■ Problems to solve ■
a) List every approach that the article on AI for software engineering says was advertised with the claim that no programmers would be needed.
b) In the article on AI for software engineering, what does the core thesis say a successful solution requires?

■ Page text ■
>> start

Artificial Intelligence for Software Engineering: From Probable to Provable

Artificial Intelligence for Software Engineering: From Probable to Provable – Communications of the ACM

Latest Issue

Join ACM

‘Prompt Engineering’ Is Requirements Engineering

Accepting a Certain Percentage of Errors

Software and Its Correctness

Software Is Special

When Correctness Is Critical, and When Not

Errors Can Snowball

The Hippie and the Disciplinarian

Toward a Workable Process

References

Footnotes

Here we go again: No programmers will be needed anymore! AI will generate the code! If you have been around for a while, you may feel a sense of déjà vu. That same line advertised COBOL in the 1960s, 4GLs in the 1970s, CASE tools in the 1980s, component-based development in the 1990s, model-driven architecture in the 2000s, and low-code/no-code in the 2010s. Some of these approaches did improve programming, but they did not replace programming, let alone programmers. They simply introduced higher levels of abstraction or new tools, sometimes taking advantage of a restricted application domain. Is it the same this time, or do artificial intelligence (AI) and vibe coding upend the game? More generally, can AI and software engineering enter into a successful marriage? Warning and spoiler alert : Even though the following discussion starts out by examining limitations of AI for software construction, do not just expect a critique. Its aim is positive, in support of AI-supported software engineering. Its core thesis (here I am really spilling the beans) is that a successful solution requires combining AI with formal verification. (End of spoiler .)

>> end

■ Dataset extract ■

>> start

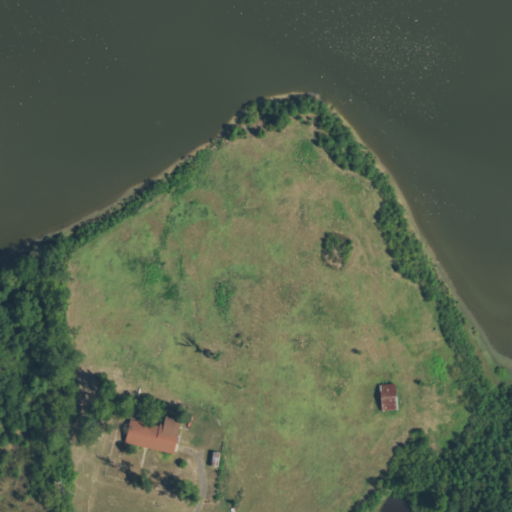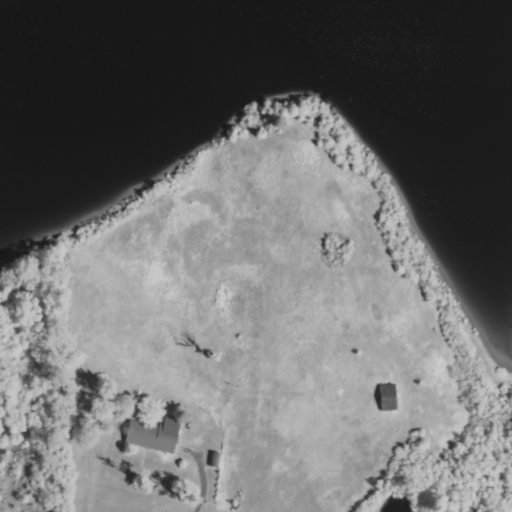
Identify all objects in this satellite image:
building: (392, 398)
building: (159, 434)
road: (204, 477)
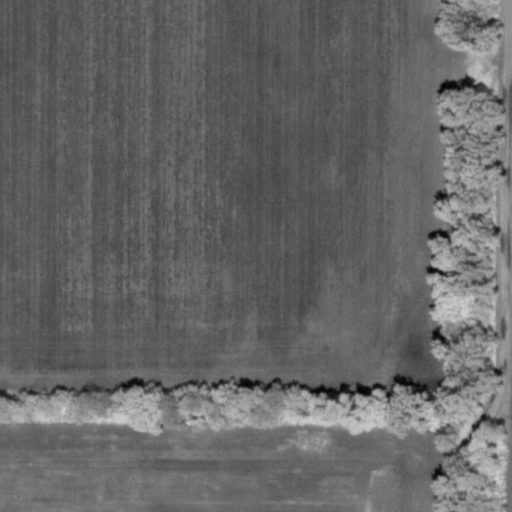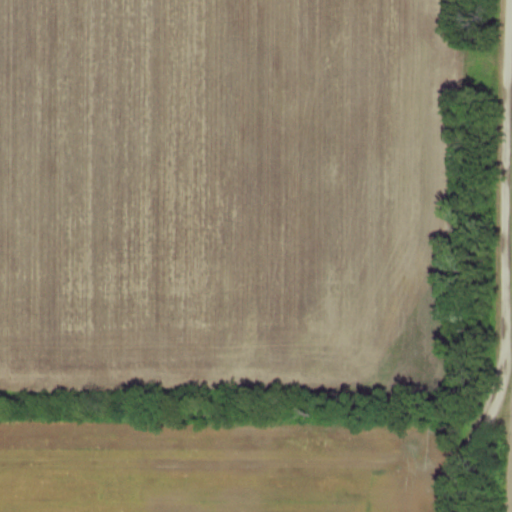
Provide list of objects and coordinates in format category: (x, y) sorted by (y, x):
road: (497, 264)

>> end
>> start

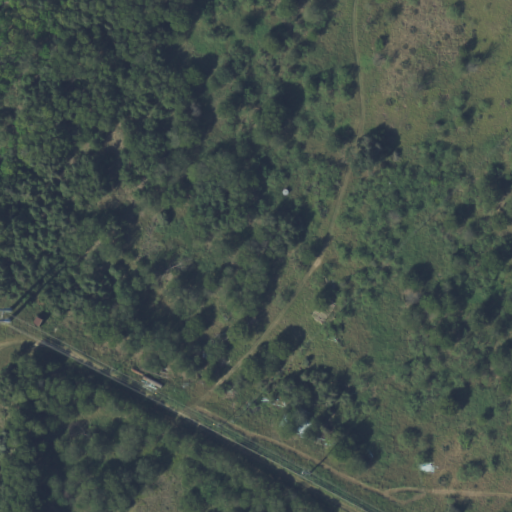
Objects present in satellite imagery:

>> end

■ Solution list ■
a) COBOL, 4GLs, CASE tools, component-based development, model-driven architecture, low-code/no-code

b) Combining AI with formal verification.